Aufgabe 1. Schreibe alle Zeilen aus Block 1 genau ab und lass die Bilder dabei weg.

**** Vorgegebener Text ****

# smudgen



## ephiance (7. Oktober 2001)

jojo ich hab in letzer zeit mehrere bilder gesehen auf denen suchen gesmudged waren ich habs zwar schonmal probiert bekomme es aber nich so gut hin kann mir einer erklären wie das genau geht?


----------



## shiver (8. Oktober 2001)

ganz einfach:

wischfinger nehmen, stärke ca 20-30 % und loslegen!


----------



## Arcaine (9. Oktober 2001)

shivÄr und ihre Leichtigkeit ;o)))


wies die Muse so macht *gg*


----------



## Tribalman (9. Oktober 2001)

*Tjo !*

Was soll man da noch groß zu sagen. Probier mal ein bissl mit
dem Wischfinger-Druck ´rum und versuch´ auch ruhig mal 
Optionen wie "Luminanz" oder "Aufhellen" (was die bei dem Tool
im Endeffekt bewirken, hab´ ich selbst noch nicht geblickt, 
aber auf jeden Fall wirkt es sich unterschidlich aus. Vertraue 
Deiner Intuition). 

Außerdem kannst Du natürlich auch bei diesem Tool die SHIFT 
Taste benutzen um (entlang) gerade(r) Linien zu "smudgen".

Tribal.


----------



## Cruseman (9. Oktober 2001)

besorgt euch einfach nur die engl. version von ps, dann blickt ihr die begriffe auch einfacher. die deutsche übersetzung ist einfach nur lächerlich. 

der wÜschfinger ist easy. probieren geht über studieren und übung macht den meister du geduldloser. probier auch mal die dicke des pinsels zu varieren. den druck und natürlich kannst du auch die optionen verändern. der wischfinger macht, wie der name schon sagt, nix anderes als den bereich den du am anfang auswählst(per druck auf deine maustaste) in die gewüschte richtung zu verschieben. nimm doch mal wasserfarben und schmier dann mit deinem finger übers papier - selber effekt, daraum wischfinger.


----------



## Cruseman (9. Oktober 2001)

hier mal was wischiges von mir. ist zwar schon älter als dieses board, aber was solls.

battlebee 

hm mist, das andere find ich jetz nich, das war cooler.


----------



## ephiance (9. Oktober 2001)

hehe ich glaube ich mag den wüschfünga =)
hab gestern nacht als ihr alle schon die heia gemacht habt mal ne katze gesmudged =) die arme ;D 
tja feriön rulen


----------

**** Aufgelistete Einträge ****

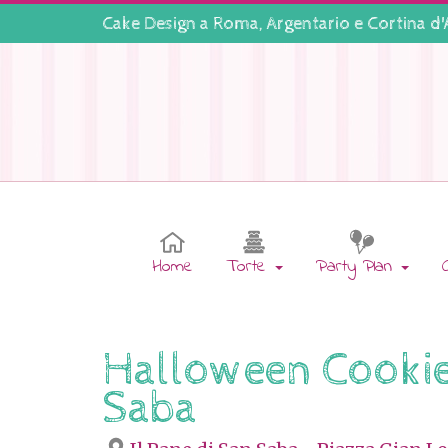
Cake Design a
Roma
,
Argentario
e
Cortina d
Home
Torte
Party Plan
Halloween Cookies
Saba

****

Aufgabe 2. Bearbeite im Forumsthread zum Smudgen die Passage von „hier mal was“ bis „den wüschfünga =)“ und ersetze darin „board“ durch „Forum“.

Erwartete Antwort 1.
Cake Design a
Roma
,
Argentario
e
Cortina d
Home
Torte
Party Plan
Halloween Cookies
Saba

Erwartete Antwort 2.
hier mal was wischiges von mir. ist zwar schon älter als dieses Forum, aber was solls.

battlebee 

hm mist, das andere find ich jetz nich, das war cooler.


----------



## ephiance (9. Oktober 2001)

hehe ich glaube ich mag den wüschfünga =)